### Exercise details
Among the records below, which lines contain the string "pixels"? Report them.

### Supplied records

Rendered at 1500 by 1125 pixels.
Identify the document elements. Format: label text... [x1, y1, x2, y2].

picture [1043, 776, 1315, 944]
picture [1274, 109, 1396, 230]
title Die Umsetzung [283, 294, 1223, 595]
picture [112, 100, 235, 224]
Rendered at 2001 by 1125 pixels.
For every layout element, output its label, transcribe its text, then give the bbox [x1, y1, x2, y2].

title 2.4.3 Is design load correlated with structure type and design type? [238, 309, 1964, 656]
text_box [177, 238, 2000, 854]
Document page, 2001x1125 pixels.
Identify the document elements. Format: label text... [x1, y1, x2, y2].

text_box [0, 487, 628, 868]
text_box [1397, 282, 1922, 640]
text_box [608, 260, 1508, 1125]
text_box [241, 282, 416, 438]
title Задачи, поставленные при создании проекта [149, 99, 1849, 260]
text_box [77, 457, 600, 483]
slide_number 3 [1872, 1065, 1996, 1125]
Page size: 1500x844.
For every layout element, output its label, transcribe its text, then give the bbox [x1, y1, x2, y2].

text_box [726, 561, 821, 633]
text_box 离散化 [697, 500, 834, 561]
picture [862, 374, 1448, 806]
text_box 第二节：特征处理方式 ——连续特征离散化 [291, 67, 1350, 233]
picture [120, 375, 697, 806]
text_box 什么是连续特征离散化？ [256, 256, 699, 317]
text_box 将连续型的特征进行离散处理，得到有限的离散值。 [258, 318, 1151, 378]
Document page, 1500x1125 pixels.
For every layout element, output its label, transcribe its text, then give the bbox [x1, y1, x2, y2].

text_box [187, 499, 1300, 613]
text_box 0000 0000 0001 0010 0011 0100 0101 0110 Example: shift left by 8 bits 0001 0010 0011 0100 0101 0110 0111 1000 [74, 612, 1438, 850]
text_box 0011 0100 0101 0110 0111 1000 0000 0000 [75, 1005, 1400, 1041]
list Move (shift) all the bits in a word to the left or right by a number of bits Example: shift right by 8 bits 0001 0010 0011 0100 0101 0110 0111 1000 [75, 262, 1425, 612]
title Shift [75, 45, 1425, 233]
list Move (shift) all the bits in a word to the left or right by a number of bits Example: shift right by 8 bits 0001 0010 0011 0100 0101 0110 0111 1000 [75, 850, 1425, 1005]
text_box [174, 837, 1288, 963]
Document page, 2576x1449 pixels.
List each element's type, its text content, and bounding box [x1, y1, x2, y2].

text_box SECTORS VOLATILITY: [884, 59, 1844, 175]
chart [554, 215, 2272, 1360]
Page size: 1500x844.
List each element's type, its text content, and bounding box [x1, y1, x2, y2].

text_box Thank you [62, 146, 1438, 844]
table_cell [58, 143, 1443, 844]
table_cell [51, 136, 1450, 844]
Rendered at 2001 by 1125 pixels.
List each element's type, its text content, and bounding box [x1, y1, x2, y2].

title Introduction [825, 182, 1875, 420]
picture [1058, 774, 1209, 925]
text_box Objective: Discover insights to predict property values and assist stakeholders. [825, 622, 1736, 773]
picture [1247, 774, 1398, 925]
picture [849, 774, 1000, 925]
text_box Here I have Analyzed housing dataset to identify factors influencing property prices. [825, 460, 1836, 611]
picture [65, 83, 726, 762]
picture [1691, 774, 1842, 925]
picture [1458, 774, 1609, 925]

### Solution to this task
Rendered at 1500 by 1125 pixels.
Rendered at 2001 by 1125 pixels.
Document page, 2001x1125 pixels.
Document page, 1500x1125 pixels.
Document page, 2576x1449 pixels.
Rendered at 2001 by 1125 pixels.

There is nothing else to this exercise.